TASKS FOR THIS EXERCISE.
(1) In the SQL Server constraints text, what makes normalization important?
(2) Rewrite the part of the SQL Server constraints text starting with "Referential Integrity is a part" and going on through "Business Logic rules.", putting "sound condition" in place of "good shape".

SELECTED TEXT.

⟨

In this topic, we discuss SQL Server Constraints. We first discuss the theory behind them, i.e. the concepts of Data Integrity and Referential Integrity, and Database Normalization. Then we will learn about the types of constraints in SQL with examples, its rules, and syntax. In particular, we will check table constraints. You can learn SQL queries in another article.
SQL constraints are programmatic constructs that alter the Server’s behavior while it applies INSERT/DELETE/UPDATE operations on data. SQL Constraints are SQL Server’s way of implementing the concepts of Data Integrity, Referential Integrity, and Database Normalization in general.
Data Integrity is the process of checking the data against real-world rules. For example, a person’s National ID info is unique to that person, and an employee’s Hiring Date must be less than their Last Working Date, etc.
Referential Integrity is a set of measurements against a database to ensure the relations between its entities (tables) remain valid after any change to the data. As we will see below, SQL Server provides the Primary Key and Foreign Key constraints features to ensure that the referential integrity state of the database remains valid at all times.
Referential Integrity is a part of a general process called Database Normalization.
Database Normalization is the process by which we make sure the Database is in good shape in terms of the various integrity measurements and Business Logic rules.
Normalization is important because it eliminates Data redundancy. If a database is poorly designed it will contain the same data duplicated over many places of it. This adds a burden to the application accessing the database to be responsible for maintaining the Data & Referential Integrity for the database.
From a lower-level perspective, a normalized database means a smaller storage space required per row in each table since the row will never contain columns that logically belong to another table. This improves the speed of fetching rows from the disk and the number of rows fetched from each disk page read, hence more performance.
1NF stands for “1st Normal Form”. It is the most basic step towards making a database normalized.

⟩

GIVEN INFORMATION.
⟨

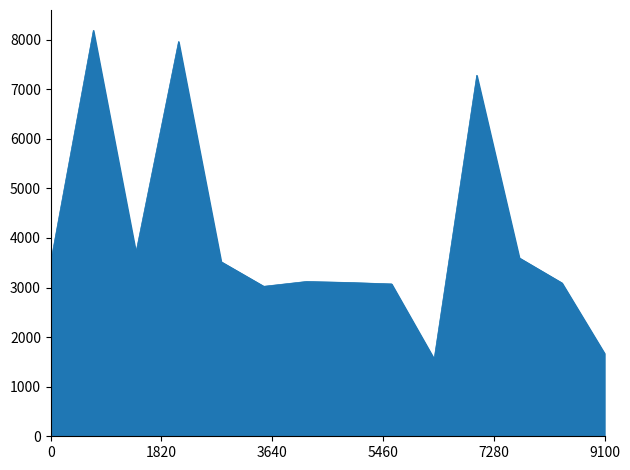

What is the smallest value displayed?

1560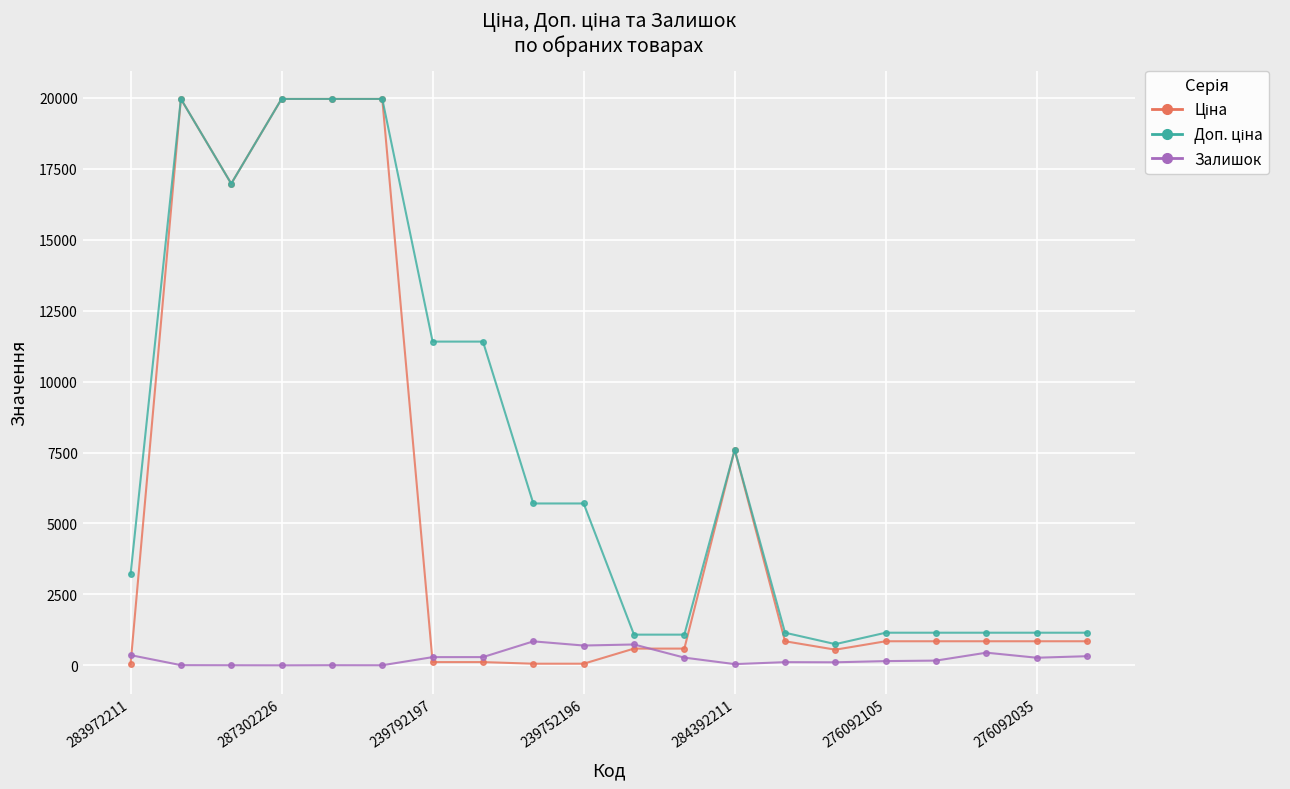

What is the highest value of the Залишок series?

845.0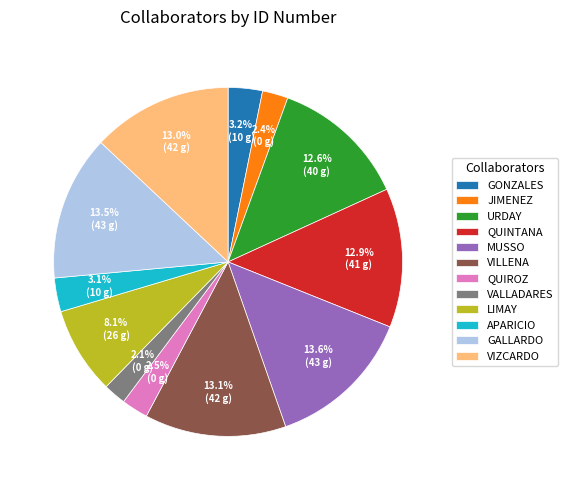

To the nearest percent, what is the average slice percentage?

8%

⟩

RESPONSES TO THE EXERCISE.
(1) It eliminates data redundancy.

(2)
Referential Integrity is a part of a general process called Database Normalization.
Database Normalization is the process by which we make sure the Database is in sound condition in terms of the various integrity measurements and Business Logic rules.